=== Section Start ===

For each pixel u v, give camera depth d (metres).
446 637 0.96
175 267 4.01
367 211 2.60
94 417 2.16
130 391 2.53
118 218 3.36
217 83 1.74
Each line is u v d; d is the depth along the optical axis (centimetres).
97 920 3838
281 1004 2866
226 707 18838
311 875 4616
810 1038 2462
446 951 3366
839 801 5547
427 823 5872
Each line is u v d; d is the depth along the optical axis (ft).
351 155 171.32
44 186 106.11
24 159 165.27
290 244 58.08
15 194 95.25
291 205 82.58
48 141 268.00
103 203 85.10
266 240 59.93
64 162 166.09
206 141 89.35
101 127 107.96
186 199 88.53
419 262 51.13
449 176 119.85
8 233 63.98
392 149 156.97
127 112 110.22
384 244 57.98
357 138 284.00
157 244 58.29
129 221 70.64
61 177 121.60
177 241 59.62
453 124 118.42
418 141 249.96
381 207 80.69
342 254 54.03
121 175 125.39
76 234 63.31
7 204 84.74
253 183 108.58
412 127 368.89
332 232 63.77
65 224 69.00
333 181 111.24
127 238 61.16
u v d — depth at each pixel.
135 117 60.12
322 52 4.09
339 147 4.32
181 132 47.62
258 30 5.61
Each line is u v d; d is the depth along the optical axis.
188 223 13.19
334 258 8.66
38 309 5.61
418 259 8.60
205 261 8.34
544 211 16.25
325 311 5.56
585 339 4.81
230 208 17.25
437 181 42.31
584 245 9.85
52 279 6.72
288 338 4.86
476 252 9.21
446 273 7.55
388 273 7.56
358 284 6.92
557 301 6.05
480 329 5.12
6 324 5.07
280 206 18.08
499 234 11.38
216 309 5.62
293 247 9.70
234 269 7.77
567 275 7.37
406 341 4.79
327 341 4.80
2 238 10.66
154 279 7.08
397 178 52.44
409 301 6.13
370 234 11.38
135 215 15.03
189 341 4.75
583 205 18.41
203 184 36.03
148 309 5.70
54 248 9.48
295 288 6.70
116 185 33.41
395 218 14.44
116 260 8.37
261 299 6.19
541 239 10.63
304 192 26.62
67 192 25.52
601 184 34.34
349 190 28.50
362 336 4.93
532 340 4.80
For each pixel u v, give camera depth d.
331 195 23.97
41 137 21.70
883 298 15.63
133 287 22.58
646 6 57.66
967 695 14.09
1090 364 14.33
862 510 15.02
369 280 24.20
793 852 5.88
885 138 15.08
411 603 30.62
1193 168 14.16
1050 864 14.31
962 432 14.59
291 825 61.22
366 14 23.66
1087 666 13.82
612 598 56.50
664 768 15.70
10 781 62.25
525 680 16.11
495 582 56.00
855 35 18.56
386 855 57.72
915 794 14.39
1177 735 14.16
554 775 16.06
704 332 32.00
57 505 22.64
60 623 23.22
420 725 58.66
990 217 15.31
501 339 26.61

=== Section End ===

■ **Work to complete**: Look above for the line containing "67 192 25.52" and the line containing "411 603 30.62". Transcribe both, with the lines between them, exactly.

■ **Finished exercise**:
67 192 25.52
601 184 34.34
349 190 28.50
362 336 4.93
532 340 4.80
For each pixel u v, give camera depth d.
331 195 23.97
41 137 21.70
883 298 15.63
133 287 22.58
646 6 57.66
967 695 14.09
1090 364 14.33
862 510 15.02
369 280 24.20
793 852 5.88
885 138 15.08
411 603 30.62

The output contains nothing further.